» **Source extract**
----------
So, when we view a normal everyday scene, both the light adaptation and
the chromatic adaptation of the vision are set according to that whole
scene. What ever color difference there is in that scene, the vision is
totally unable to adapt to that particular color difference (but it
will fully adapt to that same color difference when it is presented in
that viewing situation that the color scientists used when they created
the CIE color difference formulas).
Post by Mike Russell
Perhaps you could design such a formula,
Just give me the resources, like accurate instruments, and I will do
that!
Post by Mike Russell
or are you perhaps - meaning no insult - the Pancho Villa of the color world,
and Lab itself, as well as the CIE XYZ space should be discarded :-)?
Certainly not the CIE XYZ. The CIELAB is just a very poor derivation
from the CIE XYZ, maybe it has some uses but one has to know the
shortcomings that it has.

Timo Autiokari
tlianza
2006-03-27 00:19:37 UTC
Permalink
Timo,

I went to your link and I take exception to the following discourse:
"
Current ICC color management gives one major trouble for color evaluations,
it does not yet manage the blackpoint no matter how accurately the display
is calibrated and profiled. When an RGB=0,0,0 or L*a*b*=0,0,0 color code is
shown on the monitor screen the resulting color is not anywhere near to
absolute black.
----------
» **Exercise**
Can you rewrite the forum excerpt beginning at the words "Certainly not the" and stopping after "that it has.", swapping "shortcomings" for "weaknesses"?
----------
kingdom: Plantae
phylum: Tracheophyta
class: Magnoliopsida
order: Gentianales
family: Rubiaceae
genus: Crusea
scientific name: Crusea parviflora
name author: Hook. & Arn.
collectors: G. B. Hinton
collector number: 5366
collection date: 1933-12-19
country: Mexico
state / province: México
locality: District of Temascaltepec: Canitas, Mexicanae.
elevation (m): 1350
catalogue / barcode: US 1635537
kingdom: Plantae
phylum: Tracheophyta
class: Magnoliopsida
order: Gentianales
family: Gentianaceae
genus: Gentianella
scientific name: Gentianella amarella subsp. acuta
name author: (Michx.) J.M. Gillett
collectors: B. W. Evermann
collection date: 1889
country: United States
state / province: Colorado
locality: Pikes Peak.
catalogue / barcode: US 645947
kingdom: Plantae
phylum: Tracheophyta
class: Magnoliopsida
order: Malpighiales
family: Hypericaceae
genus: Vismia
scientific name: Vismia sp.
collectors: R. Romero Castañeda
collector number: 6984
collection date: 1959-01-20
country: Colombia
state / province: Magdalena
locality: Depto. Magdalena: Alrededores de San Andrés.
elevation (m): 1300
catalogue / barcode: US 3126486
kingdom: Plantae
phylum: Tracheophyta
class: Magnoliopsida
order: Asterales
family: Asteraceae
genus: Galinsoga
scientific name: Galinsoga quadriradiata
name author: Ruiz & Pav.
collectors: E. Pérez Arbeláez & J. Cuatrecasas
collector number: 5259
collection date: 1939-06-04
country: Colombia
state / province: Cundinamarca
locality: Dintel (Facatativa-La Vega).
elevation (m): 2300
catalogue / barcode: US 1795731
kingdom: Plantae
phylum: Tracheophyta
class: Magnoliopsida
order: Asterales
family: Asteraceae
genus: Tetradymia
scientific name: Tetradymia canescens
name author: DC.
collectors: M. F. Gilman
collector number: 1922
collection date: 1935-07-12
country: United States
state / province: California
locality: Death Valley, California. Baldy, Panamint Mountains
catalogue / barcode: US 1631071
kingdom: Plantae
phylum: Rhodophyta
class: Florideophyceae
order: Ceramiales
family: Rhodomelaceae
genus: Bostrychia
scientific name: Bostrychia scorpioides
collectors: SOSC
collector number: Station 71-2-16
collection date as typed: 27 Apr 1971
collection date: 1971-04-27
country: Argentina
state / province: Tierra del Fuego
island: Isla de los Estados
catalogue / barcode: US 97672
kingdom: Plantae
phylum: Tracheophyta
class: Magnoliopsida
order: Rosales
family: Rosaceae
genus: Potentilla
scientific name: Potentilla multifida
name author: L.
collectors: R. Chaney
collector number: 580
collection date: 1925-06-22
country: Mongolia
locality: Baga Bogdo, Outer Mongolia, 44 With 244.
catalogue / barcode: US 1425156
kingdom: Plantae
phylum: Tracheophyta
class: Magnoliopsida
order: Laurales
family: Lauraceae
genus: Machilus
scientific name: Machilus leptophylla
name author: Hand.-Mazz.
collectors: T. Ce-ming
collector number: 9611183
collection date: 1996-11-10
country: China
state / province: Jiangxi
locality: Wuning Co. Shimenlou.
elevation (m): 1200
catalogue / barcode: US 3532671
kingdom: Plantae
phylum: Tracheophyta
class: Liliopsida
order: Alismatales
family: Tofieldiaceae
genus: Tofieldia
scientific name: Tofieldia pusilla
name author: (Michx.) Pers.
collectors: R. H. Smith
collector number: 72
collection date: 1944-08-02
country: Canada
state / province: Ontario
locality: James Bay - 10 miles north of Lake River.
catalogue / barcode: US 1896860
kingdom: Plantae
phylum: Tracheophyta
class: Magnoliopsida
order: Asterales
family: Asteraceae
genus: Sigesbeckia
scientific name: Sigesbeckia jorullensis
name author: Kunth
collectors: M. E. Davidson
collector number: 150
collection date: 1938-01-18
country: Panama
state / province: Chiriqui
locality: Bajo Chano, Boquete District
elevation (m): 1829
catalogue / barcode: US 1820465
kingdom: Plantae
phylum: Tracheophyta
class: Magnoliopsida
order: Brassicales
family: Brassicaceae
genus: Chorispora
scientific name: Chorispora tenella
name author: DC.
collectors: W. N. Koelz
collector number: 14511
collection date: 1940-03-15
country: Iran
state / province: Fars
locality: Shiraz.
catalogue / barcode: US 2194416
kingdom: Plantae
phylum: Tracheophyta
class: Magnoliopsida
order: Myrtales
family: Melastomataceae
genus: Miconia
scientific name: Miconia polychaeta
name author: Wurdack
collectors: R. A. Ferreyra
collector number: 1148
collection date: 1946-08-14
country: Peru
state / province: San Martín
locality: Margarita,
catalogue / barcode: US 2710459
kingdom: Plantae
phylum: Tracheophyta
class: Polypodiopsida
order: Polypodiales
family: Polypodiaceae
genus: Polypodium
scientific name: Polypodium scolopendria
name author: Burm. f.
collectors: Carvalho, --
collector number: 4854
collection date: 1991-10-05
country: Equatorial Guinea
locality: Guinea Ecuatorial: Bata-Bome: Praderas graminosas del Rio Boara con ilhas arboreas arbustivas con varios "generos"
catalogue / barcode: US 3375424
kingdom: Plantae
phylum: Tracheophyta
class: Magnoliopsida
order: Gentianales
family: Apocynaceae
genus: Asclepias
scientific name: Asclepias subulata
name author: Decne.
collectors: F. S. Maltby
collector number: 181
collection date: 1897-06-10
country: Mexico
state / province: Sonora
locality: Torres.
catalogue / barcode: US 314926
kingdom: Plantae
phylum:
----------
» **Output below**
Certainly not the CIE XYZ. The CIELAB is just a very poor derivation
from the CIE XYZ, maybe it has some uses but one has to know the
weaknesses that it has.